Obtaining explicit informed consent from participants prior to initiating cosmetic clinical trials is crucial for ethical and legal reasons, both for participation and for the use of images. This process ensures that individuals fully understand the nature of the procedures, potential risks and expected benefits associated with cosmetic interventions. Informed consent promotes transparency, enabling participants to make well-informed decisions about their participation in clinical trials. It also underscores the principles of autonomy and respect for individual rights, fostering trust between researchers and participants. By obtaining explicit consent, researchers comply with ethical standards and regulatory requirements, mitigating the possibility of legal problems. Specific consent for the use of images is also critical to avoid potential problems during marketing campaigns. The use of unauthorised or non-consensual images with proper context violates ethical standards and undermines credibility. This commitment to informed consent not only protects the well-being of participants, but also contributes to the credibility and integrity of cosmetic clinical research, ultimately driving the development of safe and effective cosmetic interventions.

Figure 3. Obtaining informed consent from participants. It is essential to obtain explicit informed consent from participants prior to the start of the clinical trial, both for participation and for the use of images, in order to maintain ethical standards and safeguard the well-being of volunteers, contributing to the credibility and integrity of the study.

In this sense, it is also important to consider the correct obtaining of the necessary permits and authorisations for the importation of cosmetic products and formulations, when working with products from outside the European Union. Before conducting clinical efficacy studies on human volunteers, products must have obtained positive results in clinical safety studies (Patch Test, HRIPT...) and a Cosmetic Product Safety Report (CPSR) must have been prepared.
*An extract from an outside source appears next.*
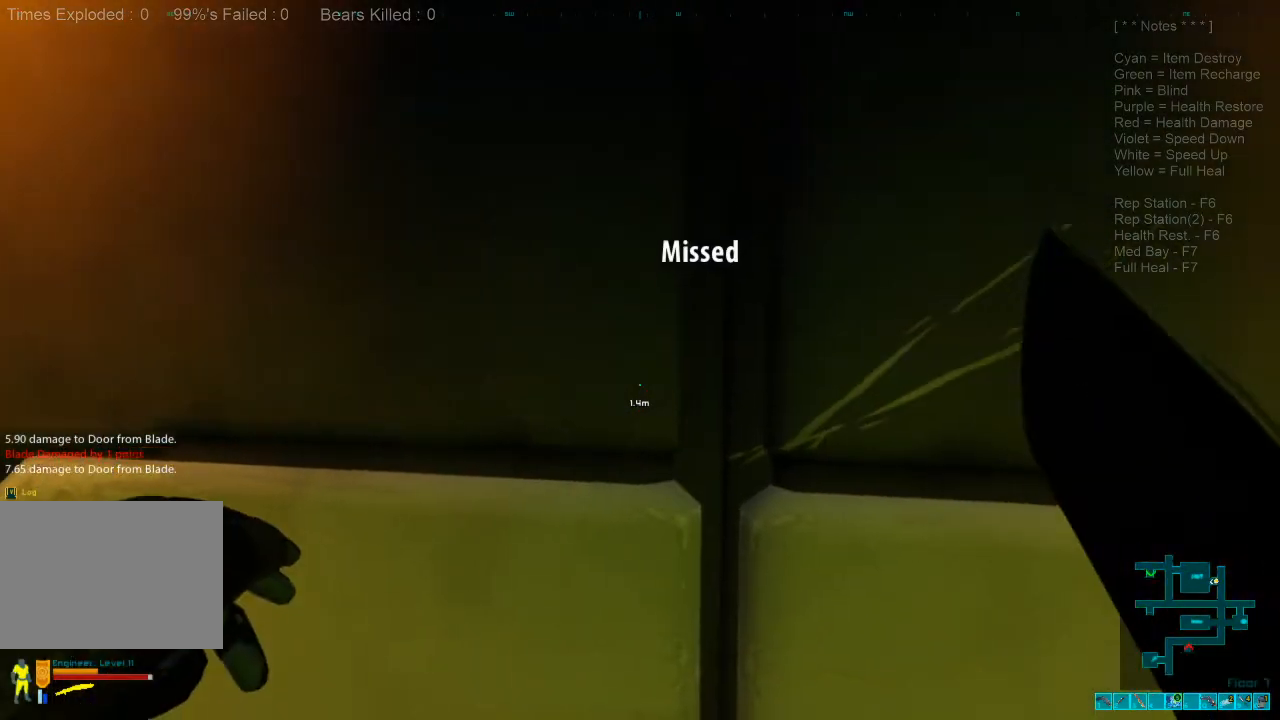
{"keys": [], "mouse": [], "events": [[200, "mouse_left", "down"], [300, "mouse_left", "up"]]}
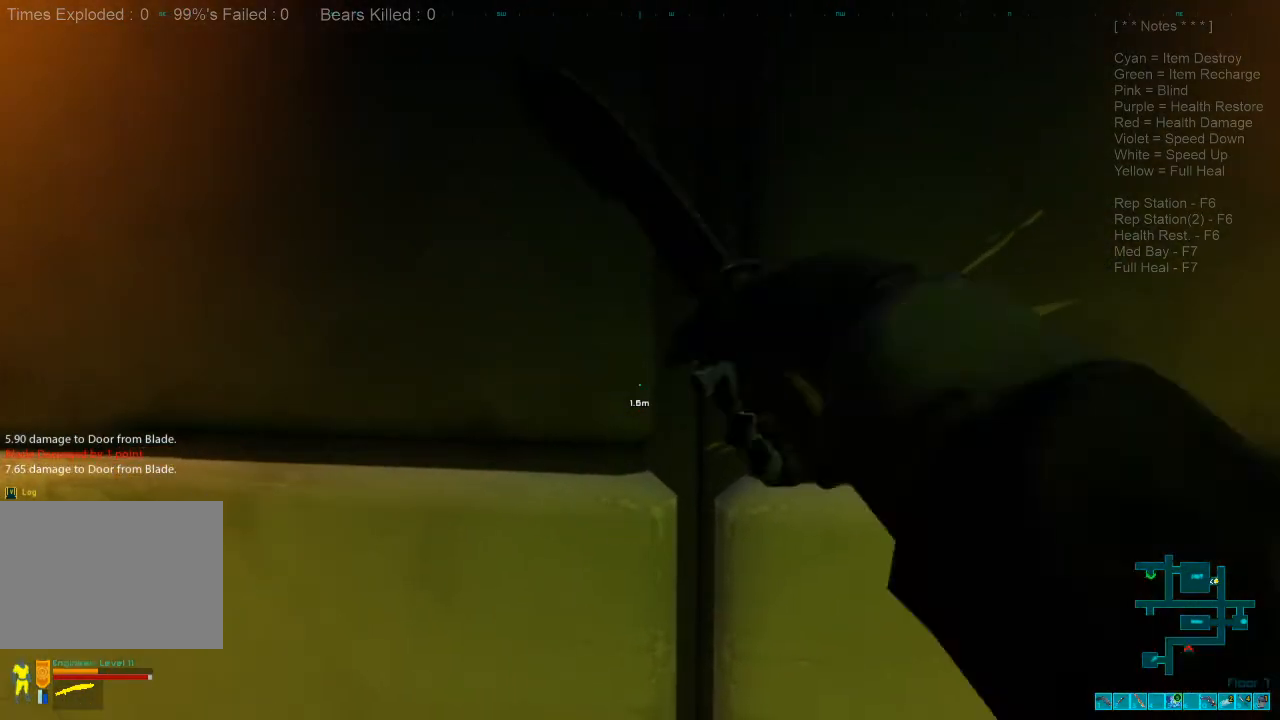
{"keys": [], "mouse": [], "events": []}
Finally, and possibly the most important aspect of a clinical study in human volunteers, is the recruitment of the panel of participants. The likelihood of positive results depends radically on the correct selection of the panel. Errors in setting inclusion or exclusion criteria can result in a potentially positive product having its effect masked, leading to misinterpretations and misleading conclusions. For example, it is highly unlikely to obtain significantly positive effects on increasing hydration values if we select a panel of participants with high baseline hydration values. Similarly, it is not possible to observe positive effects of an anti-wrinkle product if we select participants with no wrinkles in the area of interest. Despite the obviousness of these facts, this is one of the most common errors in the development of clinical studies, especially in the early stages for new laboratories.

In relation to this, establishing a previous washout period where volunteers do not use any other product in the area of interest, with the aim of standardising the baseline state of the volunteers in the best possible way, is another recommended strategy before starting the treatment. To carry out an exhaustive follow-up of each volunteer, to identify those who do not comply with the protocols and who only seek financial compensation, as well as to avoid people with medical problems, who are considering a relevant change in their living conditions (diet, exercise, stress, work, etc...), or people who have undergone relevant aesthetic interventions, which could interfere with the effects of the treatment, are fundamental aspects to take into account in any recruitment process. Similarly, training the panel of volunteers with correct topical application protocols can make the difference between obtaining significant results or not.